Of course no one wants to be seen as a currency manipulator (especially when you’ve just gained inclusion into the IMFs SDR basket), so the goal for the PBoC has been to keep the yuan steady against the dollar but allow it to depreciate against a trade-weighted basket.

That’s worked out well since March when, in the wake of the so-called “Shanghai Accord”, Janet Yellen appears to have begrudgingly agreed to keep the Fed on hold (and thus keep the dollar relatively weak) in the interest of global financial stability.
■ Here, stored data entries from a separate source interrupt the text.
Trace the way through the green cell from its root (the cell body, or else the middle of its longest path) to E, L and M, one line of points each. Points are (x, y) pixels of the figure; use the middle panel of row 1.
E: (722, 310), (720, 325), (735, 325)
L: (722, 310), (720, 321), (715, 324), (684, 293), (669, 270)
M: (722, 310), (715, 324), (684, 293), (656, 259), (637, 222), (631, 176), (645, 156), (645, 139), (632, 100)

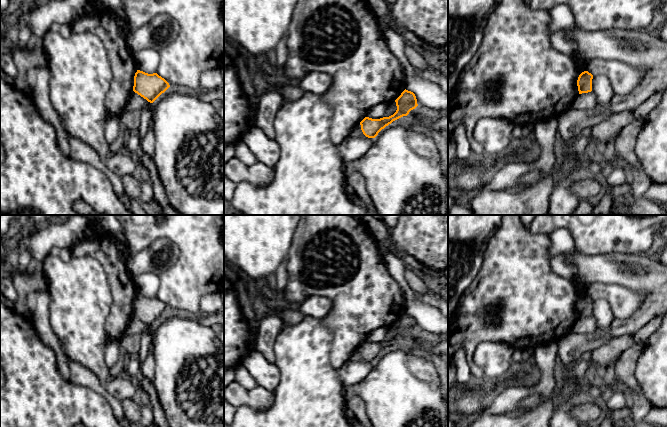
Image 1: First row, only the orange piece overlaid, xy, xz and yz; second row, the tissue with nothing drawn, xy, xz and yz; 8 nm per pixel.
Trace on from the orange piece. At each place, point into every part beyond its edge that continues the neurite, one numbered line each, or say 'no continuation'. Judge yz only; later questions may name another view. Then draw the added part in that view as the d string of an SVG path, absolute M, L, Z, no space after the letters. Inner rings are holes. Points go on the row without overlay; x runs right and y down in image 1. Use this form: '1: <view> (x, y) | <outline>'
no continuation

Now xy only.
no continuation

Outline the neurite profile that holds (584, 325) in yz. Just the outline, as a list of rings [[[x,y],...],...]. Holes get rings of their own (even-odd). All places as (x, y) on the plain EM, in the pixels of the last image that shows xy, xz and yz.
[[[593,315],[578,318],[575,322],[572,332],[576,334],[594,333],[597,328],[596,319]]]

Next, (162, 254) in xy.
[[[159,238],[145,249],[128,256],[126,265],[133,278],[144,273],[160,275],[173,267],[180,252],[175,243],[167,238]]]

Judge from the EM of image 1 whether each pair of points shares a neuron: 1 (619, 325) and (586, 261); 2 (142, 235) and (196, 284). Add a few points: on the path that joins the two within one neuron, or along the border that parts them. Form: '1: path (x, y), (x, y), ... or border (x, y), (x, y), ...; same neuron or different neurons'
1: path (646, 310), (649, 293), (625, 269), (613, 268); same neuron
2: path (162, 232), (172, 232), (196, 256), (196, 264); same neuron

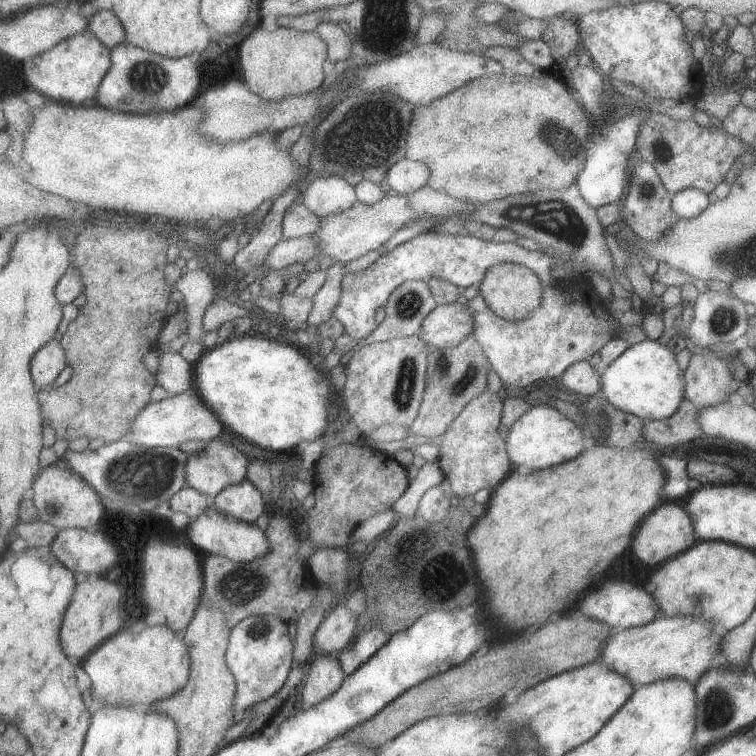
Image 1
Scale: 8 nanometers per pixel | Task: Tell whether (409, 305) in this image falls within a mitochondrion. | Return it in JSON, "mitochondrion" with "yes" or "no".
{"mitochondrion":"yes"}

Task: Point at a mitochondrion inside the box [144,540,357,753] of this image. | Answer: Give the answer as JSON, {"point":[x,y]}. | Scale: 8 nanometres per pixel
{"point":[241,585]}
Have a look at the trade-weighted basket:

(Chart: Bloomberg)

So that’s actually back to around early 2014 levels but have a look at the following which shows the complex calculus that goes into keeping it that way if the dollar starts appreciating against other currencies:

(Chart: Deutsche Bank)

As you can see, if the USD jumps even 5% against its global counterparts, the CNY will have to dive ~%15 against the dollar just to keep the trade-weighted basket “stable.” You can begin to see why this has become so damn complicated for everyone involved.
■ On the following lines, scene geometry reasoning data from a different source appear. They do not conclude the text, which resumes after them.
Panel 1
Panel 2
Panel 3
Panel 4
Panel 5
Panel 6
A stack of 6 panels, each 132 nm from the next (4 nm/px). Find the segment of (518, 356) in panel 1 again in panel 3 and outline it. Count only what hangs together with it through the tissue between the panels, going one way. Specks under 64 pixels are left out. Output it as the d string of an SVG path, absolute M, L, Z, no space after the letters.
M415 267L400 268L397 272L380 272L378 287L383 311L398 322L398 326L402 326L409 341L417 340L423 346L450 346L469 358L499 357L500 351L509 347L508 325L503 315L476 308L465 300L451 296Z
But the effort to keep a lid on dollar strength is becoming strained as “data-dependent” excuses for holding off on another rate hike are diminishing by the day. With the US economy close to full employment, it won’t be long before the only excuse for not hiking rates in the Eccles Building is “international financial concerns.”

So when you look at the first chart above and ask yourself what gives, consider this chart:

So that’s over the same period. Exactly what was portended in the Deutsche Bank diagram shown above is playing out. As the broad dollar appreciates, China has to push back, setting the CNY fixing lower, or risk strengthening in the trade-weighted RMB which is in turn bad for the export-driven economy.


To round things out, here’s a bit of color from Citi:


“The sharp fall in export growth and trade surplus does raise concerns on whether the current weakness in the RMB exchange rate will continue. We believe it is still too premature to extrapolate one month data into a trend. Given China's trade surplus remains large so far this year, we don't believe the RMB exchange is overvalued much. In addition, the depreciation pressure of CNY will be gradually mitigated as the RMB is formally included in the SDR basket and China's bond market is open for foreign participation. In Sep, RMB appreciated by 0.1% against the USD, and the CEFTS index declined by 0.28%, amid a 0.6% depreciation in DXY index. The tightened capital control measures have lowered speculative capital outflow, and the RMB depreciation expectation has moderated somewhat. Meanwhile, the RMB's inclusion in the SDR currency basket and China's bond market opening for foreign institutional investors will potentially lead to renewed capital inflow. Despite the DXY surge led CNYUSD weakness in the first two weeks in October, we do not think the RMB will experience another bout of large depreciation. This, however, does not mean the authorities won't take the advantage of the opportunity to enhance the flexibility of the RMB exchange rate. We thus continue to maintain our forecast that the RMB exchange rate will trade at 6.75 by year end and at around 6.8 in 2017.”

(Chart: Citi)

Draw your own conclusions, but know this: the CNY is front and center in Janet Yellen’s mind.